Он не слышал ни щелчка газовой плиты, ни аккуратных шагов Айлин по полу. Он был погружен в чужую боль, потому что та казалась ему более реальной, чем тихая трагедия, разворачивающаяся на его кухне.
Айлин замерла на пороге гостиной, вытирая руки о фартук. Она смотрела на его спину – напряженные плечи, склоненная голова. Она знала эту позу. Позу отсутствия.
– Деклан? Ужин готов. Сегодня… я приготовила твое любимое блюдо, – тихо, подбирая каждое слово, сказала она, будто боясь разбудить спящего зверя.
Он не шевельнулся. Не отозвался. Словно не слышал. Секунда растянулась в вечность. Айлин почувствовала, как по её спине пополз холодок паники. Она сделала шаг вперёд, её пальцы бессознательно скрутили край фартука.
– Деклан? Ты слышишь меня?
Деклан медленно, очень медленно повернул голову. Его глаза, серые и холодные, как морская галька, скользнули по ней, не фокусируясь. Он видел ее – стоящую в свете кухни, как приглашение к теплу и нормальности. И это зрелище вызывает в нём не благодарность, а приступ глухого раздражения. Ее забота – это клетка. Её любовь – это упрёк. Она – живое напоминание о том, кем он стал. О том, что он сбежал, пытаясь забыться, надеясь, что этот стерильный брак сможет заполнить в его сердце пустоту.

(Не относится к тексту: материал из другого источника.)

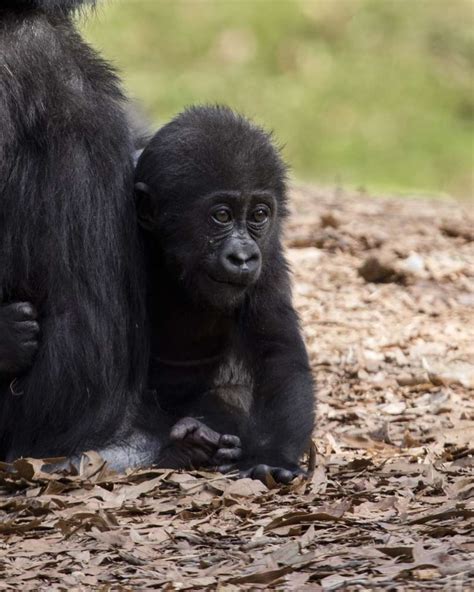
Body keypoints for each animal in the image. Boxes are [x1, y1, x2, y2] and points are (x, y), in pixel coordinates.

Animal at [136, 105, 314, 480]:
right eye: (221, 215)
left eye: (259, 215)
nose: (243, 256)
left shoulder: (269, 258)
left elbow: (279, 355)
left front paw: (274, 456)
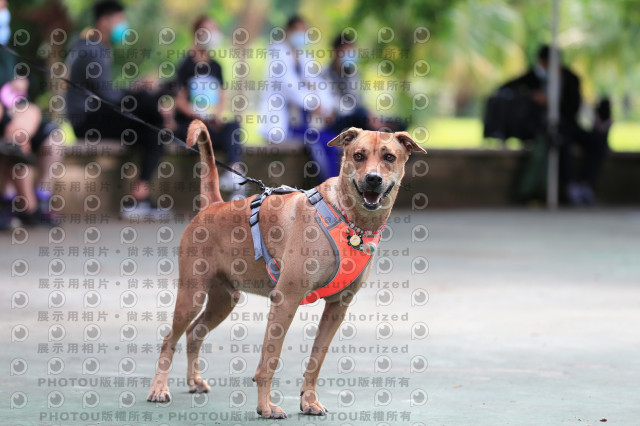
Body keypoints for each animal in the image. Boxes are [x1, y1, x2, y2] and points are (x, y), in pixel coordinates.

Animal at [147, 120, 426, 418]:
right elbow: (269, 360)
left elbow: (316, 359)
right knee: (169, 339)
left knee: (194, 333)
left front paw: (309, 401)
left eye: (389, 157)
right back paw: (159, 388)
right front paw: (265, 407)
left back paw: (194, 381)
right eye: (358, 155)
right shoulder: (286, 300)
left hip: (224, 300)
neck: (349, 220)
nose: (373, 179)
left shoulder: (337, 307)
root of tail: (214, 205)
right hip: (192, 294)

– Нет, – хриплый голос заполнил звенящую тишину гостиной.
Не «Я не голоден». Не «Извини». Просто – «Нет».
Айлин замерла, словно получила пощечину.
– Но я… я старалась. Всё по рецепту Ланы…
– У меня срочная работа, Айлин! Ты слышишь? СРОЧНАЯ! – он резко встал с дивана, перебивая ее криком. – Не устраивать же тут истерику из-за ужина?!

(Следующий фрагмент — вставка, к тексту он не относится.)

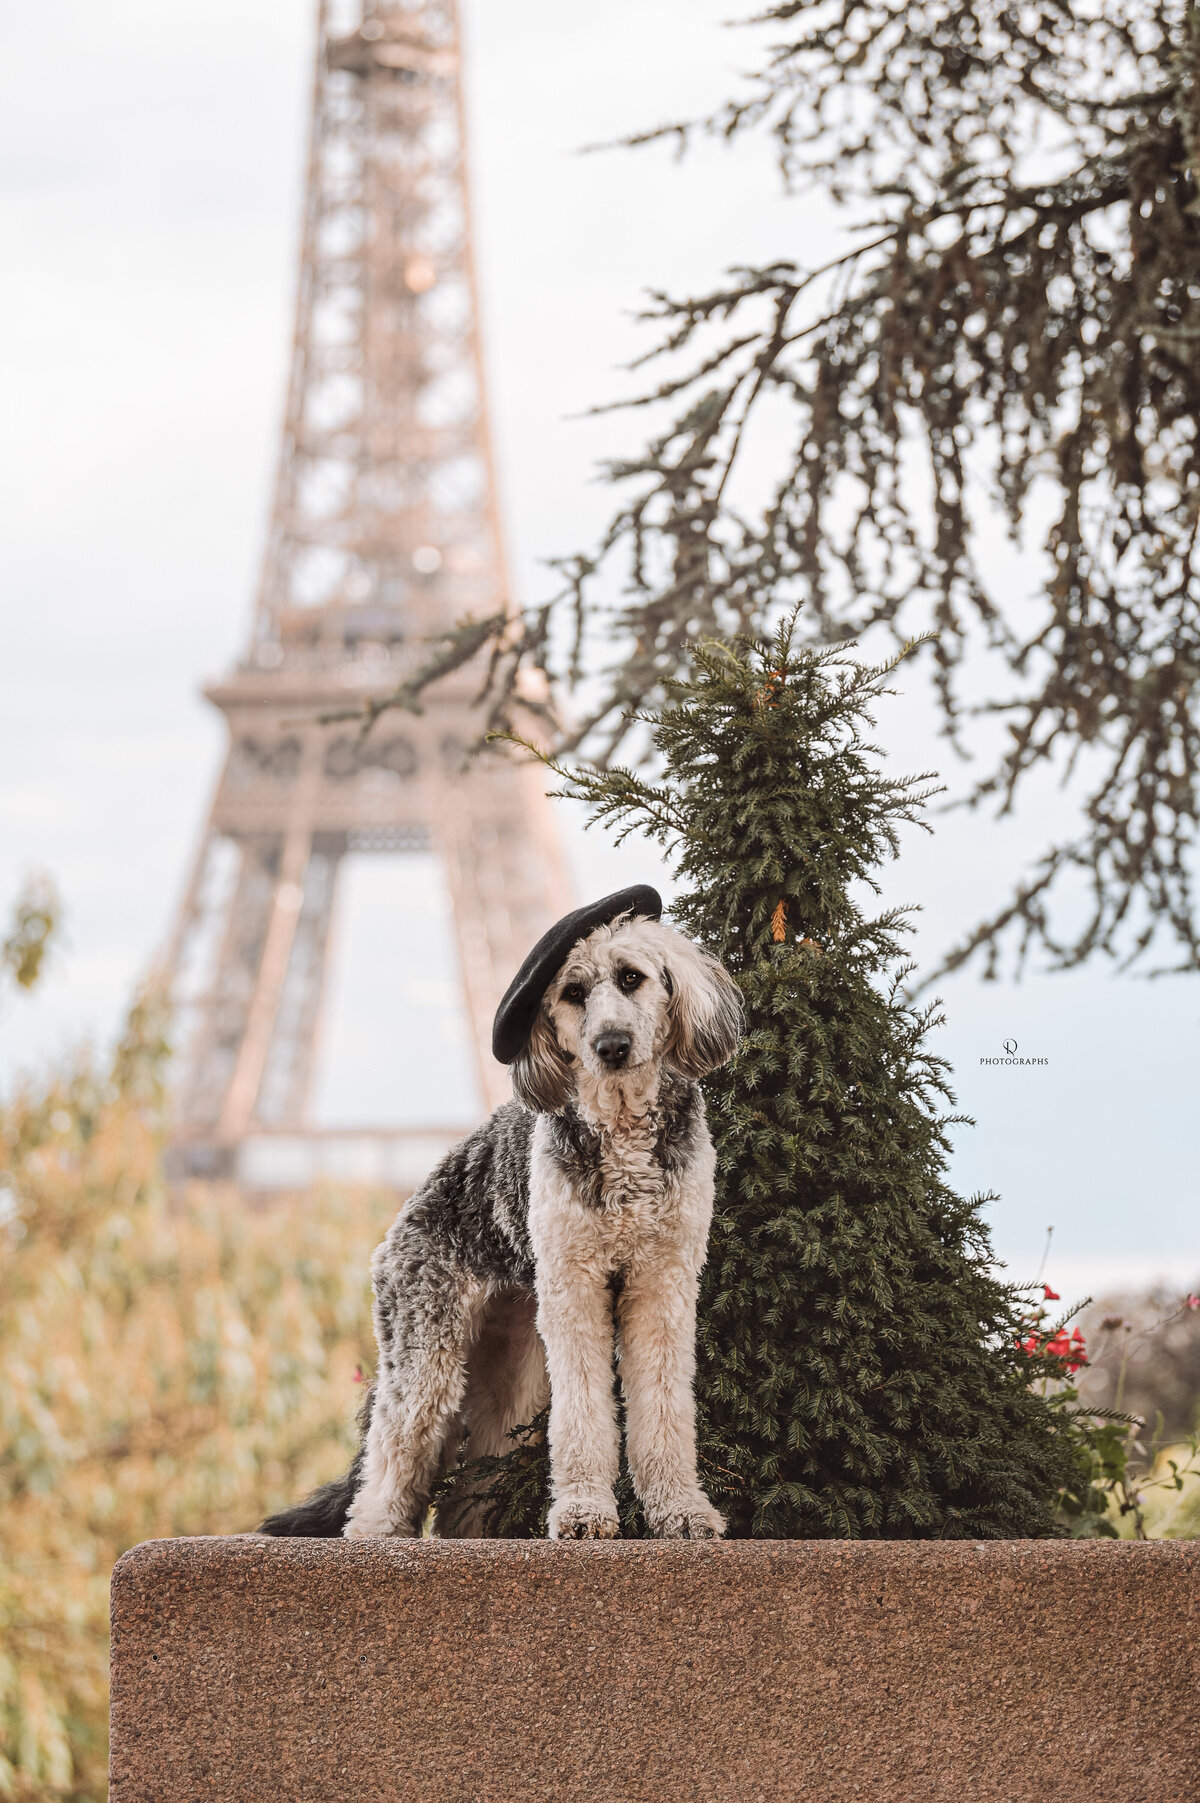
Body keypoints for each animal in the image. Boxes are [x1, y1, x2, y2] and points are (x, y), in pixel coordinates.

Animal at [261, 883, 738, 1536]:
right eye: (572, 992)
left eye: (632, 977)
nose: (611, 1046)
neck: (620, 1130)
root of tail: (398, 1227)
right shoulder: (575, 1289)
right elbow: (583, 1415)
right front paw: (584, 1513)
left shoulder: (662, 1285)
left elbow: (665, 1409)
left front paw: (680, 1511)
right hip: (429, 1361)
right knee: (389, 1466)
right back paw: (376, 1535)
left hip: (513, 1373)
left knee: (466, 1492)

Деклан прошел мимо нее, в прихожую. Он не видел, как она вздрагивала от каждого его слова, как сжималась, становясь ещё меньше, ещё незаметнее.
Она услышала щелчок захлопнувшейся входной двери. Звук абсолютной, окончательной пустоты.
Айлин стояла, прижавшись спиной к косяку проема, не в силах пошевелиться. Ее взгляд упал на стол: на две тарелки, на хрустальные бокалы, на свечу, чье пламя теперь казалось насмешкой.